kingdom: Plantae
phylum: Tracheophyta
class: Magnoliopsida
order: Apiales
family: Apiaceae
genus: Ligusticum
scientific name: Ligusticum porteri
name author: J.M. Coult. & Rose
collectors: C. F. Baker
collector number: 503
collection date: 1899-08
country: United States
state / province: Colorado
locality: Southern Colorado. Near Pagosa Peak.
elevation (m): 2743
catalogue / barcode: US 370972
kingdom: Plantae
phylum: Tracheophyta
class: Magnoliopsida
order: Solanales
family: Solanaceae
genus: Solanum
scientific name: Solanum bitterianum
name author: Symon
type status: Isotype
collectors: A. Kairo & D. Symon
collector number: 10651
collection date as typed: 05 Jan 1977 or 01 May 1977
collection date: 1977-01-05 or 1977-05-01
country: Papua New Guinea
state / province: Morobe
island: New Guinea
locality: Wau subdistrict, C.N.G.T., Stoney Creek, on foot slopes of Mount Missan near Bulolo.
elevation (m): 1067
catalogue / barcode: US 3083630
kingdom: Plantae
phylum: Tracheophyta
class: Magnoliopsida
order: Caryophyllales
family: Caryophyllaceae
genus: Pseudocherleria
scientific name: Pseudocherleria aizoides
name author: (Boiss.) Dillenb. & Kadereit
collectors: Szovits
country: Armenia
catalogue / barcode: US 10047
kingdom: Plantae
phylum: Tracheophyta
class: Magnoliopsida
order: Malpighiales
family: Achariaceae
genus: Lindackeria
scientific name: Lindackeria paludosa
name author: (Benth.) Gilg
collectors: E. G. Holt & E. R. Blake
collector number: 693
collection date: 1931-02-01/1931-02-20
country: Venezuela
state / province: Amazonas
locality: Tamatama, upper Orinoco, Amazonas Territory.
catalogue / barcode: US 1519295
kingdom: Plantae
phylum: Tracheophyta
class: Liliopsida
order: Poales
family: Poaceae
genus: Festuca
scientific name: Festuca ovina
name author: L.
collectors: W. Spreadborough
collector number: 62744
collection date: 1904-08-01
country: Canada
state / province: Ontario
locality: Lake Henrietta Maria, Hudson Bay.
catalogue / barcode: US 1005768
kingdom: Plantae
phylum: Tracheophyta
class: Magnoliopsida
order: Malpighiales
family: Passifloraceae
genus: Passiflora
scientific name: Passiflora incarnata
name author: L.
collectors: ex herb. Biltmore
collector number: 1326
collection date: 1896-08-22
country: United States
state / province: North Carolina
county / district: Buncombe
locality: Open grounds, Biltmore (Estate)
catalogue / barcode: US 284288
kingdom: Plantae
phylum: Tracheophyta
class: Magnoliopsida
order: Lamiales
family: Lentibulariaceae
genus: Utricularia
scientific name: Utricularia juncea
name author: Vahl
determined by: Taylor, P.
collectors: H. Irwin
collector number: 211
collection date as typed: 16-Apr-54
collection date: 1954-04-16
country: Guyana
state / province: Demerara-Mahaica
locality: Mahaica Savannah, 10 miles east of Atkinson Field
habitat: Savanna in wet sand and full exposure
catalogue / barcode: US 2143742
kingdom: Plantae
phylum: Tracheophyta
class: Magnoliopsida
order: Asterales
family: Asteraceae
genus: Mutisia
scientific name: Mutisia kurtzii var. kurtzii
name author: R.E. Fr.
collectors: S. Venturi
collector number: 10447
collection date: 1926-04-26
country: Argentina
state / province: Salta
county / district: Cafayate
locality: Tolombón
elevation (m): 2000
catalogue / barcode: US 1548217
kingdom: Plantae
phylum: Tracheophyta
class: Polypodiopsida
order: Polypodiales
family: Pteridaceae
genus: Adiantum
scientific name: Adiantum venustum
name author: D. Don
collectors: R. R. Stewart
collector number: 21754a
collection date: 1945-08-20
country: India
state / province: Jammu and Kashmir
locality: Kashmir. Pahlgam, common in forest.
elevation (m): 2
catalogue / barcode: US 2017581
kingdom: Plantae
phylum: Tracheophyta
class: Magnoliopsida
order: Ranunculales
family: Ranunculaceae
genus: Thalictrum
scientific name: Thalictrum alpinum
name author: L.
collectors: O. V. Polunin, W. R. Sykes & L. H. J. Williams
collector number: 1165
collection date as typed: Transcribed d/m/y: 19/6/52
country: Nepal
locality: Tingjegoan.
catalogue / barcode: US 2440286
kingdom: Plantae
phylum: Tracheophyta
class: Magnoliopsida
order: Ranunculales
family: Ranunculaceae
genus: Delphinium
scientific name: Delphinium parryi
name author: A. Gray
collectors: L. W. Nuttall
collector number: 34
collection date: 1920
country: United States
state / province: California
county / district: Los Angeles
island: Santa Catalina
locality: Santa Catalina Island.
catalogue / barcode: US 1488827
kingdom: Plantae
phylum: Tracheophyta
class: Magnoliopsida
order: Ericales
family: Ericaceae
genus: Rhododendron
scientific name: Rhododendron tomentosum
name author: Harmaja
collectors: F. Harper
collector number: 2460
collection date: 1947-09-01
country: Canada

_ _ _ _ _

#### EXERCISE:
Rewrite all of the data above, replacing every occurrence of "catalogue" with "catalog" and leaving everything else unchanged.

#### RESULT OF THIS TASK:
kingdom: Plantae
phylum: Tracheophyta
class: Magnoliopsida
order: Apiales
family: Apiaceae
genus: Ligusticum
scientific name: Ligusticum porteri
name author: J.M. Coult. & Rose
collectors: C. F. Baker
collector number: 503
collection date: 1899-08
country: United States
state / province: Colorado
locality: Southern Colorado. Near Pagosa Peak.
elevation (m): 2743
catalog / barcode: US 370972
kingdom: Plantae
phylum: Tracheophyta
class: Magnoliopsida
order: Solanales
family: Solanaceae
genus: Solanum
scientific name: Solanum bitterianum
name author: Symon
type status: Isotype
collectors: A. Kairo & D. Symon
collector number: 10651
collection date as typed: 05 Jan 1977 or 01 May 1977
collection date: 1977-01-05 or 1977-05-01
country: Papua New Guinea
state / province: Morobe
island: New Guinea
locality: Wau subdistrict, C.N.G.T., Stoney Creek, on foot slopes of Mount Missan near Bulolo.
elevation (m): 1067
catalog / barcode: US 3083630
kingdom: Plantae
phylum: Tracheophyta
class: Magnoliopsida
order: Caryophyllales
family: Caryophyllaceae
genus: Pseudocherleria
scientific name: Pseudocherleria aizoides
name author: (Boiss.) Dillenb. & Kadereit
collectors: Szovits
country: Armenia
catalog / barcode: US 10047
kingdom: Plantae
phylum: Tracheophyta
class: Magnoliopsida
order: Malpighiales
family: Achariaceae
genus: Lindackeria
scientific name: Lindackeria paludosa
name author: (Benth.) Gilg
collectors: E. G. Holt & E. R. Blake
collector number: 693
collection date: 1931-02-01/1931-02-20
country: Venezuela
state / province: Amazonas
locality: Tamatama, upper Orinoco, Amazonas Territory.
catalog / barcode: US 1519295
kingdom: Plantae
phylum: Tracheophyta
class: Liliopsida
order: Poales
family: Poaceae
genus: Festuca
scientific name: Festuca ovina
name author: L.
collectors: W. Spreadborough
collector number: 62744
collection date: 1904-08-01
country: Canada
state / province: Ontario
locality: Lake Henrietta Maria, Hudson Bay.
catalog / barcode: US 1005768
kingdom: Plantae
phylum: Tracheophyta
class: Magnoliopsida
order: Malpighiales
family: Passifloraceae
genus: Passiflora
scientific name: Passiflora incarnata
name author: L.
collectors: ex herb. Biltmore
collector number: 1326
collection date: 1896-08-22
country: United States
state / province: North Carolina
county / district: Buncombe
locality: Open grounds, Biltmore (Estate)
catalog / barcode: US 284288
kingdom: Plantae
phylum: Tracheophyta
class: Magnoliopsida
order: Lamiales
family: Lentibulariaceae
genus: Utricularia
scientific name: Utricularia juncea
name author: Vahl
determined by: Taylor, P.
collectors: H. Irwin
collector number: 211
collection date as typed: 16-Apr-54
collection date: 1954-04-16
country: Guyana
state / province: Demerara-Mahaica
locality: Mahaica Savannah, 10 miles east of Atkinson Field
habitat: Savanna in wet sand and full exposure
catalog / barcode: US 2143742
kingdom: Plantae
phylum: Tracheophyta
class: Magnoliopsida
order: Asterales
family: Asteraceae
genus: Mutisia
scientific name: Mutisia kurtzii var. kurtzii
name author: R.E. Fr.
collectors: S. Venturi
collector number: 10447
collection date: 1926-04-26
country: Argentina
state / province: Salta
county / district: Cafayate
locality: Tolombón
elevation (m): 2000
catalog / barcode: US 1548217
kingdom: Plantae
phylum: Tracheophyta
class: Polypodiopsida
order: Polypodiales
family: Pteridaceae
genus: Adiantum
scientific name: Adiantum venustum
name author: D. Don
collectors: R. R. Stewart
collector number: 21754a
collection date: 1945-08-20
country: India
state / province: Jammu and Kashmir
locality: Kashmir. Pahlgam, common in forest.
elevation (m): 2
catalog / barcode: US 2017581
kingdom: Plantae
phylum: Tracheophyta
class: Magnoliopsida
order: Ranunculales
family: Ranunculaceae
genus: Thalictrum
scientific name: Thalictrum alpinum
name author: L.
collectors: O. V. Polunin, W. R. Sykes & L. H. J. Williams
collector number: 1165
collection date as typed: Transcribed d/m/y: 19/6/52
country: Nepal
locality: Tingjegoan.
catalog / barcode: US 2440286
kingdom: Plantae
phylum: Tracheophyta
class: Magnoliopsida
order: Ranunculales
family: Ranunculaceae
genus: Delphinium
scientific name: Delphinium parryi
name author: A. Gray
collectors: L. W. Nuttall
collector number: 34
collection date: 1920
country: United States
state / province: California
county / district: Los Angeles
island: Santa Catalina
locality: Santa Catalina Island.
catalog / barcode: US 1488827
kingdom: Plantae
phylum: Tracheophyta
class: Magnoliopsida
order: Ericales
family: Ericaceae
genus: Rhododendron
scientific name: Rhododendron tomentosum
name author: Harmaja
collectors: F. Harper
collector number: 2460
collection date: 1947-09-01
country: Canada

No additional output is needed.